Adına “Çok çocuğum olsun istiyorum!” diyor kendileri.
Cevap bulunca kimi mecralarda böyle sevdalı sözleri, yapıştırı veriyorlar soruyu üstünkörü;
“Çok mu çocuğun olsun? Yoksa çocuğunun olmasını çok mu diliyorsun?”
“E madem çok istiyorsun yap bir tane de sevelim cimcimeyi!”
“Önce sen kocadan haber ver… Noldu sizin nişan işi?”
“Karını ikna et de torun görmeden ölmeyeyim be oğlum?” diyene ne demeli?
“E madem istiyorsunuz olmuyor mu! Ne bu karsızlığın sebebi?”
“Yap gitsin kız! Bakarız hep birlikte biz ne güne duruyoruz!” ise apayrı bir trajedi!
Oldu!
Çünkü kasaptan et alıyorlar küçük hanımlar beyler!
Akşam eve bonfile almaya karar verildi; baktılar olmuyor, çorbaya katarlar misali daha kendine bakmayı bilmeyen binlercesi, etekleri zil çala çala ebeveyn olmanın hevesinde.
Aklıselim bir insan ise önce şu soruları sormalı kendine;
“Ben kimim?” ve "Kim değilim?"
“Ne yapıyorum bu dünyada?”
“Ne olmanın yolunda ilerliyorum?”
“Dış seslerden bağımsız, gerçekte ne istiyorum?”
“Bu kadın/adam benimle birlikte bir çocuğa rehber olacak doğru yoldaş mı?”
“Ben bir çocuğa rehber olacak doğru bir anne/baba profili miyim?”
“Kendimde olmasını istemediğim yönlerimi nasıl düzeltebilirim?
Bunu düzeltmezsem çocuğuma ahlaki genetik geçişimi bulaştırmış olur muyum?”
“Keyif verici maddelerin içinde onun sağlık keyfini kaçırabileceğimi biliyor muyum?”
“Ebeveyn olmanın sorumluluklarına; yani bir çocuğun tüm ihtiyacına beslenmesine, öğrenmesine, sosyal yapısına, hayatı öğrenme çabasına, meraklarına, sorularına, en önemlisi varoluş yolculuğunda ona rehber olabilecek cevapları verebilecek donanıma sahip miyim?”
Ancak maalesef bir çoğu bu soruları sormadan dalıyorlar bodoslama anne ve baba olmaya...
Hele bir de benzerlerinin çokça gündeme geldiği akıl almaz istismar hikayelerle günü kapatan toplumun; kimi anne babalarının gözleri yaşlı, kimisinin kalpleri telaşlı, kimilerinin ise kafaları bulutlu ve yağışlıyken bu konuya sabredebilmek pek kolay değilken.
Peki acaba bu toplumun ebeveynleri ve ebeveyn olma yolundaki hevesli bireyleri, yukarıdaki sorulara cevap arayarak, bir gecelik sevdalarla belki yüz yıllık hasarlar açtığının mı, yoksa güzel hatıralar bıraktığının farkında olarak mı ebeveynliğe soyunuyorlar?
Yoksa,
“Annem/Babam artık evlen diyor, torun istiyor.”
- Evlilik bir kurummuş gibi -
“Kaç yaşıma geldim hala anne/baba olamadım.”
-Doğru eşi bulmuş gibi-
“Kocam baba olmayı çok istiyor.”
-Kadın sanki bir araç gibi -
“Yan komşum ikinciyi yaptı benim adam hala kararsız.”
-Koca olunca baba olmak mecburmuş gibi-
“Karım hazır değilim diye naz yapıyor, ama iki çocuk şart.
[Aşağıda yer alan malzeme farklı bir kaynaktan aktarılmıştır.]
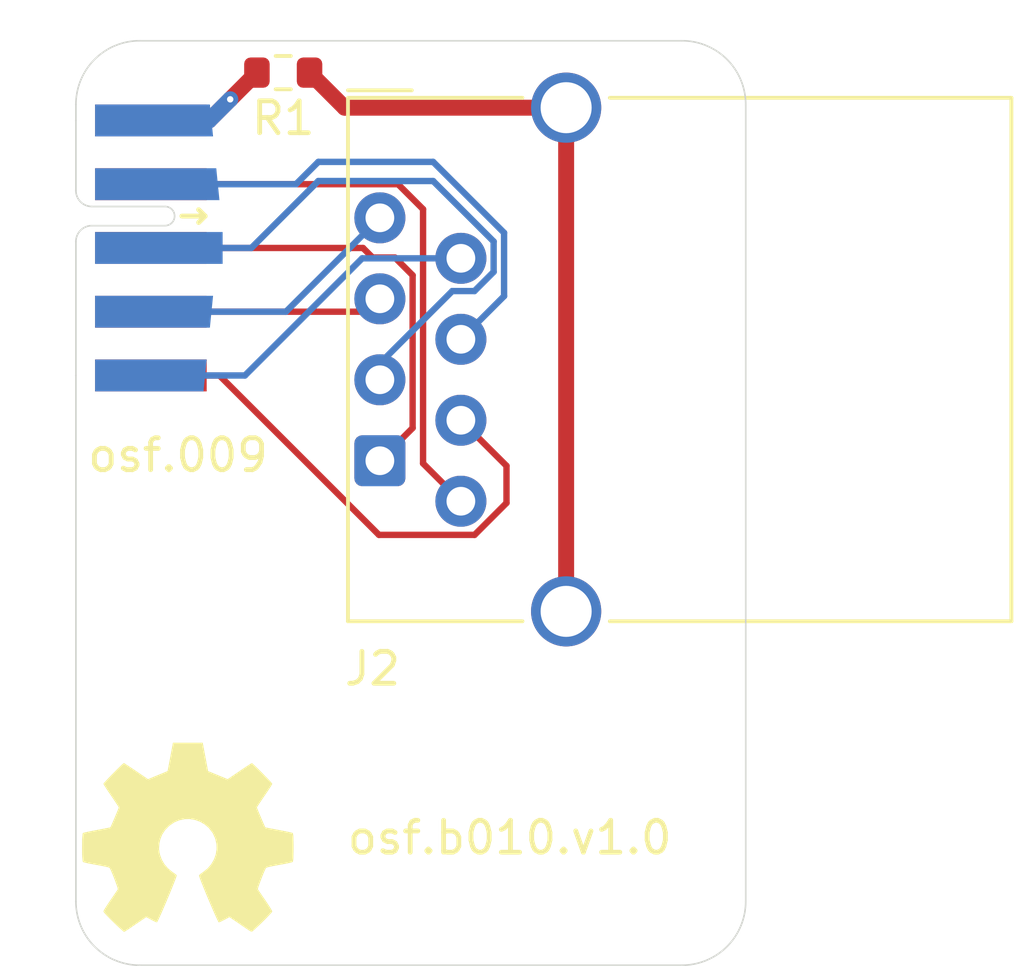
<source format=kicad_pcb>
(kicad_pcb (version 20211014) (generator pcbnew)

  (general
    (thickness 1.6)
  )

  (paper "A4")
  (layers
    (0 "F.Cu" signal)
    (31 "B.Cu" signal)
    (32 "B.Adhes" user "B.Adhesive")
    (33 "F.Adhes" user "F.Adhesive")
    (34 "B.Paste" user)
    (35 "F.Paste" user)
    (36 "B.SilkS" user "B.Silkscreen")
    (37 "F.SilkS" user "F.Silkscreen")
    (38 "B.Mask" user)
    (39 "F.Mask" user)
    (40 "Dwgs.User" user "User.Drawings")
    (41 "Cmts.User" user "User.Comments")
    (42 "Eco1.User" user "User.Eco1")
    (43 "Eco2.User" user "User.Eco2")
    (44 "Edge.Cuts" user)
    (45 "Margin" user)
    (46 "B.CrtYd" user "B.Courtyard")
    (47 "F.CrtYd" user "F.Courtyard")
    (48 "B.Fab" user)
    (49 "F.Fab" user)
    (50 "User.1" user)
    (51 "User.2" user)
    (52 "User.3" user)
    (53 "User.4" user)
    (54 "User.5" user)
    (55 "User.6" user)
    (56 "User.7" user)
    (57 "User.8" user)
    (58 "User.9" user)
  )

  (setup
    (stackup
      (layer "F.SilkS" (type "Top Silk Screen"))
      (layer "F.Paste" (type "Top Solder Paste"))
      (layer "F.Mask" (type "Top Solder Mask") (thickness 0.01))
      (layer "F.Cu" (type "copper") (thickness 0.035))
      (layer "dielectric 1" (type "core") (thickness 1.51) (material "FR4") (epsilon_r 4.5) (loss_tangent 0.02))
      (layer "B.Cu" (type "copper") (thickness 0.035))
      (layer "B.Mask" (type "Bottom Solder Mask") (thickness 0.01))
      (layer "B.Paste" (type "Bottom Solder Paste"))
      (layer "B.SilkS" (type "Bottom Silk Screen"))
      (copper_finish "None")
      (dielectric_constraints no)
    )
    (pad_to_mask_clearance 0)
    (pcbplotparams
      (layerselection 0x00010fc_ffffffff)
      (disableapertmacros false)
      (usegerberextensions false)
      (usegerberattributes true)
      (usegerberadvancedattributes true)
      (creategerberjobfile true)
      (svguseinch false)
      (svgprecision 6)
      (excludeedgelayer true)
      (plotframeref false)
      (viasonmask false)
      (mode 1)
      (useauxorigin false)
      (hpglpennumber 1)
      (hpglpenspeed 20)
      (hpglpendiameter 15.000000)
      (dxfpolygonmode true)
      (dxfimperialunits true)
      (dxfusepcbnewfont true)
      (psnegative false)
      (psa4output false)
      (plotreference true)
      (plotvalue true)
      (plotinvisibletext false)
      (sketchpadsonfab false)
      (subtractmaskfromsilk false)
      (outputformat 1)
      (mirror false)
      (drillshape 1)
      (scaleselection 1)
      (outputdirectory "")
    )
  )

  (net 0 "")
  (net 1 "Earth")
  (net 2 "/rj45/TD1+")
  (net 3 "/rj45/TD1-")
  (net 4 "/rj45/TD2+")
  (net 5 "/rj45/TD2-")
  (net 6 "/rj45/TD3+")
  (net 7 "/rj45/TD3-")
  (net 8 "/rj45/TD4+")
  (net 9 "/rj45/TD4-")
  (net 10 "/rj45/SCHIELD")

  (footprint "Resistor_SMD:R_0603_1608Metric" (layer "F.Cu") (at 146.5 91 180))

  (footprint "Symbol:OSHW-Symbol_6.7x6mm_SilkScreen" (layer "F.Cu") (at 143.5 115))

  (footprint "b010:RJ45_Wuerth_615008145521_Horizontal" (layer "F.Cu") (at 149.53 95.555))

  (footprint "on_edge:on_edge_2x05_device" (layer "F.Cu") (at 140 96.5 -90))

  (gr_line (start 140 92) (end 140 92.5) (layer "Edge.Cuts") (width 0.05) (tstamp 03cc59d2-7f1d-4d71-b501-ae67a16a3d4b))
  (gr_line (start 142 90) (end 159 90) (layer "Edge.Cuts") (width 0.05) (tstamp 27e41039-2f3e-4e07-a478-aa153958a745))
  (gr_arc (start 161 117) (mid 160.414214 118.414214) (end 159 119) (layer "Edge.Cuts") (width 0.05) (tstamp 2dd21468-8ed9-43fe-9345-c14536f0cd44))
  (gr_line (start 159 119) (end 142 119) (layer "Edge.Cuts") (width 0.05) (tstamp 566f44dc-1c80-4a61-a6e2-376182a88e59))
  (gr_arc (start 159 90) (mid 160.414214 90.585786) (end 161 92) (layer "Edge.Cuts") (width 0.05) (tstamp 7098b3ba-bc9f-4139-bbfe-500d2de5af8d))
  (gr_arc (start 142 119) (mid 140.585786 118.414214) (end 140 117) (layer "Edge.Cuts") (width 0.05) (tstamp b192bd3a-d48b-498a-bad3-8416a3dae09d))
  (gr_line (start 161 117) (end 161 92) (layer "Edge.Cuts") (width 0.05) (tstamp b198917c-ff42-4f2d-bab3-ca77f65fc579))
  (gr_line (start 140 117) (end 140 100.5) (layer "Edge.Cuts") (width 0.05) (tstamp b90a121d-c293-4b21-8ced-47a767bdf45c))
  (gr_arc (start 140 92) (mid 140.585786 90.585786) (end 142 90) (layer "Edge.Cuts") (width 0.05) (tstamp c7b5edd8-a0af-4f1b-8316-344c733181d6))
  (gr_text "osf.b010.v1.0" (at 153.6 115) (layer "F.SilkS") (tstamp 5703977f-ce49-491b-a6cd-4ac95d734887)
    (effects (font (size 1 1) (thickness 0.15)))
  )
  (gr_text "osf.009" (at 143.2 103) (layer "F.SilkS") (tstamp fbe5297a-c1f9-4714-be02-6ebda324b61c)
    (effects (font (size 1 1) (thickness 0.15)))
  )

  (segment (start 145.675 91) (end 144.8375 91.8375) (width 0.5) (layer "F.Cu") (net 1) (tstamp 64aeeb5f-1517-4c7d-adf6-694a6ca7eb00))
  (segment (start 144.175 92.5) (end 144.8375 91.8375) (width 0.5) (layer "F.Cu") (net 1) (tstamp d343e887-b2d3-4d25-a4f3-ff0f5ac33acd))
  (segment (start 142.35 92.5) (end 144.175 92.5) (width 0.5) (layer "F.Cu") (net 1) (tstamp e904d4a0-6e35-4911-91e0-ff569c209c94))
  (via (at 144.8375 91.8375) (size 0.5) (drill 0.2) (layers "F.Cu" "B.Cu") (net 1) (tstamp 149e87a4-b88b-478d-bfd5-8c070c6b161b))
  (segment (start 142.4 92.5) (end 144.175 92.5) (width 0.5) (layer "B.Cu") (net 1) (tstamp af70b017-0d9c-4703-a14a-04052f09422d))
  (segment (start 144.175 92.5) (end 144.8375 91.8375) (width 0.5) (layer "B.Cu") (net 1) (tstamp ec802484-9e7b-4bfe-9826-1f8c5887b453))
  (segment (start 152.07 104.445) (end 150.884 103.259) (width 0.2) (layer "F.Cu") (net 2) (tstamp 0b8268c4-136c-4490-ad33-f4b760426590))
  (segment (start 150.884 95.284) (end 150.1 94.5) (width 0.2) (layer "F.Cu") (net 2) (tstamp 63cd0499-9c8c-4c23-8228-7eaa0674b673))
  (segment (start 150.884 103.259) (end 150.884 95.284) (width 0.2) (layer "F.Cu") (net 2) (tstamp 975ac27e-7c66-4c7e-8448-2f0a0263bda3))
  (segment (start 150.1 94.5) (end 142.35 94.5) (width 0.2) (layer "F.Cu") (net 2) (tstamp c38faa5d-dca8-4c15-8c84-94e5d2cb6118))
  (segment (start 150.557 102.148) (end 149.53 103.175) (width 0.2) (layer "F.Cu") (net 3) (tstamp 04de3400-341c-45ef-990a-5f501b80d749))
  (segment (start 149.3 96.8) (end 150 96.8) (width 0.2) (layer "F.Cu") (net 3) (tstamp 1f0e9dc1-9dc3-4f87-9ecc-5642d4bc841c))
  (segment (start 150 96.8) (end 150.557 97.357) (width 0.2) (layer "F.Cu") (net 3) (tstamp 44332810-a240-4f77-ae7d-60abfd1cafdf))
  (segment (start 150.557 97.357) (end 150.557 102.148) (width 0.2) (layer "F.Cu") (net 3) (tstamp 4ee4e5df-fbe9-4efb-a8aa-fdb4e3f7f4ff))
  (segment (start 142.35 96.5) (end 149 96.5) (width 0.2) (layer "F.Cu") (net 3) (tstamp 9f321c33-d263-4ba7-8777-34a6e6226c5a))
  (segment (start 149 96.5) (end 149.3 96.8) (width 0.2) (layer "F.Cu") (net 3) (tstamp e1daff62-9c0d-441e-87fb-c7281716f1c6))
  (segment (start 142.35 98.5) (end 149.125 98.5) (width 0.2) (layer "F.Cu") (net 4) (tstamp 0efade92-8e15-431f-b217-ed58c0231749))
  (segment (start 149.125 98.5) (end 149.53 98.095) (width 0.2) (layer "F.Cu") (net 4) (tstamp 713b87f2-c505-4f53-b545-9fcdf0605e1f))
  (segment (start 149.5 105.5) (end 152.5 105.5) (width 0.2) (layer "F.Cu") (net 5) (tstamp 08e252c5-173a-4062-b9e1-c1d9a3d12fbb))
  (segment (start 152.5 105.5) (end 153.5 104.5) (width 0.2) (layer "F.Cu") (net 5) (tstamp 29c71f46-d180-418e-b8ba-1a1e5adb832d))
  (segment (start 153.5 103.335) (end 152.07 101.905) (width 0.2) (layer "F.Cu") (net 5) (tstamp 74e82612-e325-439e-b8b0-0cf9819cdd1c))
  (segment (start 142.35 100.5) (end 144.5 100.5) (width 0.2) (layer "F.Cu") (net 5) (tstamp 779daf22-6d6a-4529-a6c5-eacb3f76bc09))
  (segment (start 153.5 104.5) (end 153.5 103.335) (width 0.2) (layer "F.Cu") (net 5) (tstamp b83bca3d-c564-47ef-bf0a-25b63c8e14c4))
  (segment (start 144.5 100.5) (end 149.5 105.5) (width 0.2) (layer "F.Cu") (net 5) (tstamp f43e5803-5162-4ba7-a621-da59a52d1da4))
  (segment (start 151.2 93.8) (end 153.424 96.024) (width 0.2) (layer "B.Cu") (net 6) (tstamp 19e39c63-f48f-4fbc-b0eb-cd7ba4b44e9a))
  (segment (start 153.424 98.011) (end 152.07 99.365) (width 0.2) (layer "B.Cu") (net 6) (tstamp 7a198f72-2359-4059-a58b-6b46089145b4))
  (segment (start 147.6 93.8) (end 151.2 93.8) (width 0.2) (layer "B.Cu") (net 6) (tstamp 988510cb-afa5-4c8e-868f-d228ffc965c8))
  (segment (start 142.1 94.5) (end 146.9 94.5) (width 0.2) (layer "B.Cu") (net 6) (tstamp 99139b48-0c56-4b3e-bd6c-0084a9ce1b14))
  (segment (start 153.424 96.024) (end 153.424 98.011) (width 0.2) (layer "B.Cu") (net 6) (tstamp 9b89c6dd-d448-4810-bfb9-a34646ebbf12))
  (segment (start 146.9 94.5) (end 147.6 93.8) (width 0.2) (layer "B.Cu") (net 6) (tstamp cde479b5-05eb-485b-ad6a-aa56b5054090))
  (segment (start 151.2 94.4) (end 147.6 94.4) (width 0.2) (layer "B.Cu") (net 7) (tstamp 0713e2f1-f0c3-4a83-a5db-c296cc90669a))
  (segment (start 149.53 100.122) (end 151.8 97.852) (width 0.2) (layer "B.Cu") (net 7) (tstamp 0f97c071-4610-4e69-a084-c059be997fff))
  (segment (start 153.097 96.297) (end 151.2 94.4) (width 0.2) (layer "B.Cu") (net 7) (tstamp 1e9b4f82-d4b1-4118-9c86-b824129b2715))
  (segment (start 152.495398 97.852) (end 153.097 97.250398) (width 0.2) (layer "B.Cu") (net 7) (tstamp 449b73b6-32c8-4846-ad4b-476d903e8e91))
  (segment (start 149.53 100.635) (end 149.53 100.122) (width 0.2) (layer "B.Cu") (net 7) (tstamp 637a0d4b-518b-4c10-a366-a104fcb4317c))
  (segment (start 147.6 94.4) (end 145.5 96.5) (width 0.2) (layer "B.Cu") (net 7) (tstamp 8af7c58f-4130-4051-bf75-0399bb3f610d))
  (segment (start 151.8 97.852) (end 152.495398 97.852) (width 0.2) (layer "B.Cu") (net 7) (tstamp 96159897-7db2-4ff9-82b5-e9aaa2db6d8a))
  (segment (start 153.097 97.250398) (end 153.097 96.297) (width 0.2) (layer "B.Cu") (net 7) (tstamp a28e65df-f058-4367-bd32-f8ce4a2e03ec))
  (segment (start 145.5 96.5) (end 142.6 96.5) (width 0.2) (layer "B.Cu") (net 7) (tstamp c9907367-316a-4fb8-8ff3-9c7b91b251aa))
  (segment (start 142.4 98.5) (end 146.585 98.5) (width 0.2) (layer "B.Cu") (net 8) (tstamp df925000-91e6-4b14-8f3e-26c5ed0075b8))
  (segment (start 146.585 98.5) (end 149.53 95.555) (width 0.2) (layer "B.Cu") (net 8) (tstamp e234192b-b1a0-47ec-a67c-571238ac389f))
  (segment (start 145.3 100.5) (end 148.975 96.825) (width 0.2) (layer "B.Cu") (net 9) (tstamp 353bbb0d-402d-46ff-a09b-c680bc31692c))
  (segment (start 148.975 96.825) (end 152.07 96.825) (width 0.2) (layer "B.Cu") (net 9) (tstamp 4d922073-8d38-4409-8c41-ffa07f4feb98))
  (segment (start 142.3 100.5) (end 145.3 100.5) (width 0.2) (layer "B.Cu") (net 9) (tstamp d1f2eb62-0d93-4495-a790-5d5a84d278aa))
  (segment (start 155.37 107.9) (end 155.37 92.1) (width 0.5) (layer "F.Cu") (net 10) (tstamp af1a4c18-1856-4782-a5eb-d0563aee973a))
  (segment (start 155.37 92.1) (end 148.425 92.1) (width 0.5) (layer "F.Cu") (net 10) (tstamp b932d184-9abd-40ef-96a6-366721088844))
  (segment (start 148.425 92.1) (end 147.325 91) (width 0.5) (layer "F.Cu") (net 10) (tstamp ec75ff12-65c4-4fbd-992f-29e33616ac9a))

)

</source>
Daha ilkine ulaşamadık!”
-Kadın doğurganlığın sembolüymüş gibi-
“Çocuk gelirse eve bereket getirir belki işler düzelir.”
-Ebeveyinlik; tanrısal bir kredi imkanı sunacakmış gibi-
“Anne/Baba olmak istiyorum, yani çok güzel bir şey değil mi kendinden bir parçayı dünyaya getirmek!”
-Bir çocuğun ve eş olmanın sorumluluklarından bir haber, evcil hayvan sahiplenenler gibi-
“İleride kocam olmasa da çocuğum her zaman olacak. Bu hayatın yaşlılığı var, yalnız ölmek istemiyorum!”
-Eczaneden antideprasan satın alır gibi-
İnsanlar narsist duygularını ve nefsani sevdalarını tatmin etmek ya da özgüven hasarlarını tamir etmek uğruna mı ebeveyn olmak için hırslanıyorlar?
Nedir bu bilinçsizlikle edinilmiş sevdanın temeli?